Simultaneous assessment of prohormone transport and processing in four separate islet cell types: a combined autoradiographic and biochemical study.

Abstract

This study was performed to assess the relationships between prohormone transport and processing in separate cell types in pancreatic islet tissue. Anglerfish islets were subjected to pulse-chase incubation with [3H]tryptophan and/or [35S]cysteine.
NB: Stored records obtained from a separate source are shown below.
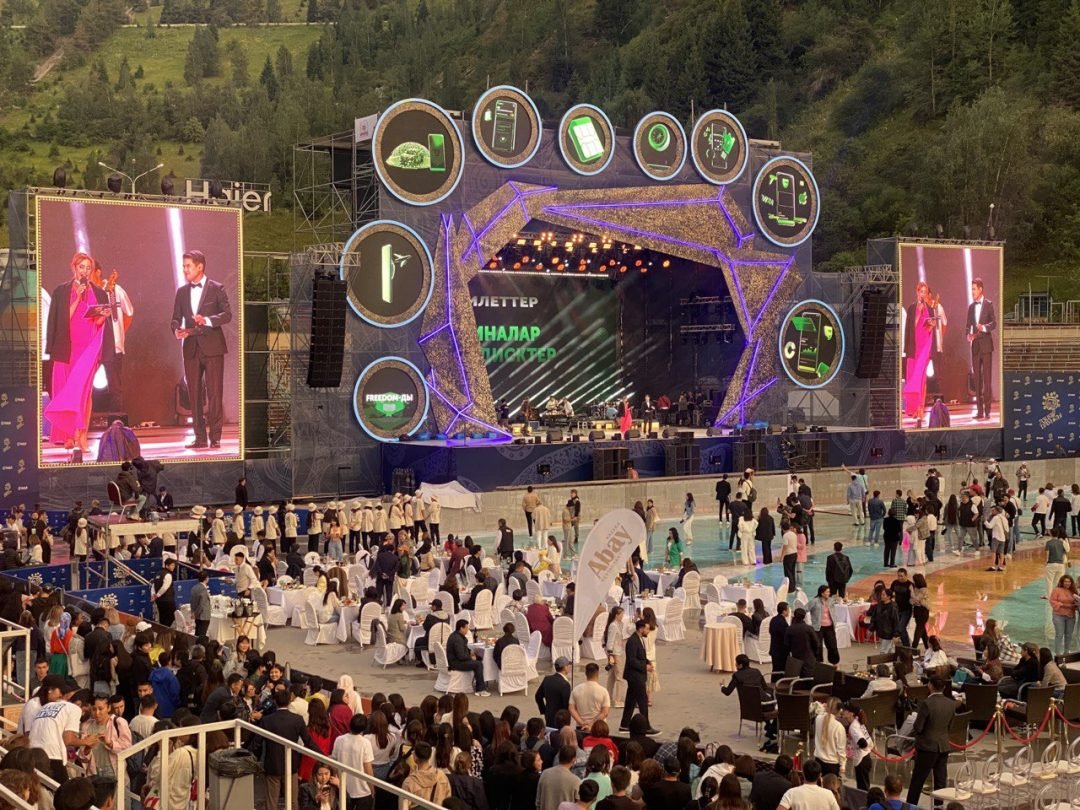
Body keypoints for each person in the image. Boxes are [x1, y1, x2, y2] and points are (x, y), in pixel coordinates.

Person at [44, 252, 111, 453]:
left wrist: (104, 315)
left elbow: (97, 323)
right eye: (81, 267)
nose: (85, 271)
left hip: (88, 349)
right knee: (67, 391)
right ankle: (67, 435)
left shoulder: (98, 292)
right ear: (74, 268)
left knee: (85, 392)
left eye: (88, 268)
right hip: (67, 348)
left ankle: (81, 436)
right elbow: (62, 319)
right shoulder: (61, 291)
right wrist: (78, 297)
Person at [170, 249, 232, 449]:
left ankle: (215, 437)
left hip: (213, 347)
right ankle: (199, 438)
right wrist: (177, 330)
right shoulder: (181, 292)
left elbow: (227, 314)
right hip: (191, 348)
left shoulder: (216, 288)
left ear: (200, 267)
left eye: (188, 266)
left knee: (214, 393)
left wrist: (206, 320)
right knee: (194, 395)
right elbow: (175, 318)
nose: (185, 270)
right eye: (183, 266)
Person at [906, 676, 958, 806]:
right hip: (943, 745)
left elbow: (918, 727)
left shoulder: (926, 703)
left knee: (918, 780)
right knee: (940, 781)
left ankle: (911, 807)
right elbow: (950, 726)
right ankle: (938, 807)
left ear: (930, 685)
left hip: (927, 747)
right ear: (943, 687)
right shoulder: (951, 703)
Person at [902, 281, 942, 426]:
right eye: (921, 291)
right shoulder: (912, 308)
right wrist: (919, 312)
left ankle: (920, 410)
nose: (923, 294)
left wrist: (931, 325)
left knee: (922, 380)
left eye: (925, 292)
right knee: (912, 379)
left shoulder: (930, 310)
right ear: (917, 292)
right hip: (914, 348)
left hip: (925, 348)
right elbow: (909, 329)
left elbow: (930, 331)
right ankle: (914, 408)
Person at [967, 277, 996, 421]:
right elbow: (968, 325)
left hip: (986, 346)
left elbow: (994, 323)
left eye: (974, 289)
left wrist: (983, 327)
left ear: (980, 289)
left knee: (987, 380)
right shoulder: (971, 307)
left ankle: (987, 410)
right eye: (972, 289)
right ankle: (979, 411)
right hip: (976, 347)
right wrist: (968, 335)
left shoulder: (989, 304)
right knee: (977, 380)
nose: (972, 292)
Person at [332, 714, 375, 810]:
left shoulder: (339, 740)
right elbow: (368, 768)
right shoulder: (365, 743)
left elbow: (334, 763)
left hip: (343, 787)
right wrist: (372, 787)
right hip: (362, 790)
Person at [619, 620, 656, 734]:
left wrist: (647, 662)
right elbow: (631, 660)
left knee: (630, 701)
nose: (648, 631)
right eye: (647, 629)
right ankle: (646, 727)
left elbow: (640, 656)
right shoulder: (632, 641)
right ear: (641, 629)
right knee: (643, 702)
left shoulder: (639, 639)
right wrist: (644, 666)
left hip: (636, 676)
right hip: (635, 676)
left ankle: (624, 725)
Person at [447, 620, 490, 697]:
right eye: (466, 628)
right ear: (461, 628)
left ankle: (480, 681)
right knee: (478, 664)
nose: (468, 630)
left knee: (479, 658)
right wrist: (470, 657)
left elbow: (463, 649)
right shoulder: (457, 639)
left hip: (457, 660)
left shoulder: (457, 635)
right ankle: (480, 689)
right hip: (456, 663)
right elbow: (461, 656)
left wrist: (470, 653)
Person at [569, 662, 611, 731]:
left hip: (581, 727)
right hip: (598, 727)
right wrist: (591, 724)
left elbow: (571, 709)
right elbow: (605, 712)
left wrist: (582, 723)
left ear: (586, 673)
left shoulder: (576, 689)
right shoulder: (603, 691)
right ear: (598, 673)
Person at [537, 745, 582, 810]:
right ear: (574, 759)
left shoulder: (545, 773)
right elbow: (579, 805)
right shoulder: (576, 781)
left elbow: (538, 801)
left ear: (559, 757)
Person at [812, 698, 845, 777]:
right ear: (839, 710)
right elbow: (841, 750)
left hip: (818, 761)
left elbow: (819, 711)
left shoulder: (818, 719)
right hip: (832, 764)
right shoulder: (839, 727)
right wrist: (843, 765)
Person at [536, 657, 573, 728]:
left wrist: (544, 710)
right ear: (565, 667)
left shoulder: (547, 679)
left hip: (548, 715)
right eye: (568, 666)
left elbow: (538, 696)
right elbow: (566, 704)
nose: (569, 667)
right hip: (561, 719)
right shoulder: (565, 684)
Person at [808, 587, 840, 666]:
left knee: (832, 645)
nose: (829, 593)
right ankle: (818, 663)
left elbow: (833, 611)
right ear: (822, 593)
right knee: (818, 646)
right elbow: (804, 609)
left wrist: (835, 621)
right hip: (818, 627)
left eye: (829, 592)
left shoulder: (830, 600)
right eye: (827, 592)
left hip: (829, 626)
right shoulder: (814, 601)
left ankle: (835, 662)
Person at [1051, 574, 1079, 656]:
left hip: (1071, 616)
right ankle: (1057, 654)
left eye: (1069, 581)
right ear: (1062, 582)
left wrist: (1076, 605)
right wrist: (1063, 605)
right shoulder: (1056, 590)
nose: (1067, 583)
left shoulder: (1073, 591)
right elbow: (1052, 601)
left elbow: (1076, 603)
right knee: (1059, 635)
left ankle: (1066, 653)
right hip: (1059, 615)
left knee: (1069, 635)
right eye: (1066, 581)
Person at [151, 559, 176, 629]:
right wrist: (157, 595)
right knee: (170, 618)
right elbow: (165, 587)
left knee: (162, 618)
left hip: (159, 601)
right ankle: (166, 633)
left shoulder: (158, 574)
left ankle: (162, 632)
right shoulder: (168, 575)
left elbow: (153, 586)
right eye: (172, 565)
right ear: (167, 566)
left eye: (174, 565)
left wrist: (153, 595)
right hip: (167, 600)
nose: (173, 567)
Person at [190, 572, 211, 638]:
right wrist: (196, 614)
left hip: (197, 616)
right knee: (201, 635)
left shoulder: (194, 588)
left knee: (197, 633)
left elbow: (192, 602)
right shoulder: (203, 590)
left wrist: (193, 612)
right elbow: (202, 605)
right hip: (203, 615)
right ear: (206, 578)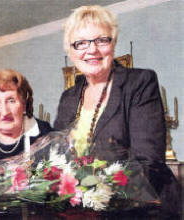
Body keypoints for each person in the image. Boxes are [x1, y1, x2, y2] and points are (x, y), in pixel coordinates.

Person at [54, 5, 181, 217]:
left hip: (142, 211)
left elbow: (148, 163)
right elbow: (57, 159)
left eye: (101, 40)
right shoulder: (68, 98)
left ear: (113, 43)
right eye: (81, 43)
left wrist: (94, 194)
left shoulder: (139, 83)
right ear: (71, 52)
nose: (92, 50)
Tissue and media were removed at specific time points during the incubation and prepared for electron microscopic examination or biochemical analysis. Specific islet cell types were identified ultrastructurally using protein A gold immunocytochemistry. Transport of newly synthesized peptides through specific subcellular compartments was monitored using electron microscopic autoradiography. Prohormone-product ratios were established by gel filtration and high-performance liquid chromatography analyses of tissue extracts. Complete analyses were performed on A-cells (source of proglucagon-II, glucagon-II, and glucagon-like peptide-II), B-cells (proinsulin and insulin), D-cells (prosomatostatin-II and somatostatin-28), and S-cells (prosomatostatin-I and somatostatin-14). Transport of newly synthesized peptides proceeded from rough endoplasmic reticulum (RER) to Golgi complex and then to mature secretory granules in all cell types. The transport rate was most rapid in A- and B-cells, slower in S-cells, and slowest in D-cells. The T1/2 for conversion of prohormone to product(s) was shortest in S-cells (150 min), slightly longer in B-cells (155 min), much longer in D-cells (259 min), and greater than 300 min in A-cells. These results demonstrate that the transport/prohormone conversion relationships are unique in each of the islet cell types monitored.